We wanted to find out why resolutions are easy to make, but hard to keep.  Here’s what we found:

You don’t establish the “Why”

Forbes columnist Liz Ryan says it’s all about identifying the “why.”

If we stopped to ask “Why are these new year’s resolutions important?” we would have to acknowledge that almost every new year’s resolution comes from the same place. It comes from the place of a critical parent telling a wayward kid,” she writes.

Ryan’s advice? Start by asking questions like “What do I want most in my life and career?” following it up with “What stands between me and the life and career I envision?”

In answering these questions, you start to identify a new power source, explains Ryan.  That bossy voice is replaced with a solid foundation.

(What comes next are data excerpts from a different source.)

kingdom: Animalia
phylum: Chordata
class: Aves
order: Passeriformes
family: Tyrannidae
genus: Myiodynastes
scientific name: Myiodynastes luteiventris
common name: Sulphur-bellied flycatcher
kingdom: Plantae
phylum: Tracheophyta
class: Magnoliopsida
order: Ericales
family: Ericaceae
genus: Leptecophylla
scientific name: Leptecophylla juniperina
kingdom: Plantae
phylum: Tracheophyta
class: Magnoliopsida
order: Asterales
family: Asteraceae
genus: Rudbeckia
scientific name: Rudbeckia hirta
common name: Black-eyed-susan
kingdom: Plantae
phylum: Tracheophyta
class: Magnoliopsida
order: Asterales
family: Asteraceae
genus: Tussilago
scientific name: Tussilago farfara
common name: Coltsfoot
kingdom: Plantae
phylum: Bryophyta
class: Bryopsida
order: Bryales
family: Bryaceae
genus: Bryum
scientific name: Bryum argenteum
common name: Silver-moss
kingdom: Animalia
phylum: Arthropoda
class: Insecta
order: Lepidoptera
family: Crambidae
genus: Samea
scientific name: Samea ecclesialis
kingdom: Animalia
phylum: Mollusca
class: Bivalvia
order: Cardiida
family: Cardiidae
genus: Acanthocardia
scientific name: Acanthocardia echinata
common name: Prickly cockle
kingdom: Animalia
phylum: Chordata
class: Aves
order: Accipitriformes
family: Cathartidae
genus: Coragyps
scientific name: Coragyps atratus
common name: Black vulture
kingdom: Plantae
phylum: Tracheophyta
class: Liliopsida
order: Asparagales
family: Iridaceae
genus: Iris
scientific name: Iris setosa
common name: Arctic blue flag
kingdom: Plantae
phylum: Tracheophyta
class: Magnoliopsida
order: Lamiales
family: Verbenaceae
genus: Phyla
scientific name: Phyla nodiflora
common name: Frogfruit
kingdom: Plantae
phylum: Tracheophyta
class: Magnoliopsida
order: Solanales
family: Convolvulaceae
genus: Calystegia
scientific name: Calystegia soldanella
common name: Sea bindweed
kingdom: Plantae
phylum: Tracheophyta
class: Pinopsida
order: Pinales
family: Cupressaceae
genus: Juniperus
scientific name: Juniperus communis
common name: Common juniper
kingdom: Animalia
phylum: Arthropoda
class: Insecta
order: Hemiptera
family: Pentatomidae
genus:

Click here to see more of those questions.

You go in with an “all or nothing mindset”

Not doing something just because you don’t have time to finish it can be a dangerous road for achieving your goals, explains author Kevin Kruse.  In his interview with Psychologist Dr. Paul Marciano, the doctor says that there’s a major difference between doing something over nothing.

“Any effort towards your goal is better than no effort,” Marciano said.

And despite what you’ve been taught your whole life, the ability to keep your resolutions isn’t about willpower, it’s about skills, strategies and patience, according to Dr. Marciano.

Click here to see Kruse’s full article “7 Secrets of People Who Keep Their New Year’s Resolutions”

You make a list with multiple resolutions

Psychologist Ian Newby-Clark said that since people don’t have endless willpower, it’s helpful to focus on one change at a time, according to Sarah Mahoney’s report in Good Housekeeping. 

Achieving your resolutions will require behavior changes, calling for you to devote “attention and vigilance” to your goals.

“Thinking through these substrategies boosts success rates,” Newby-Clark said.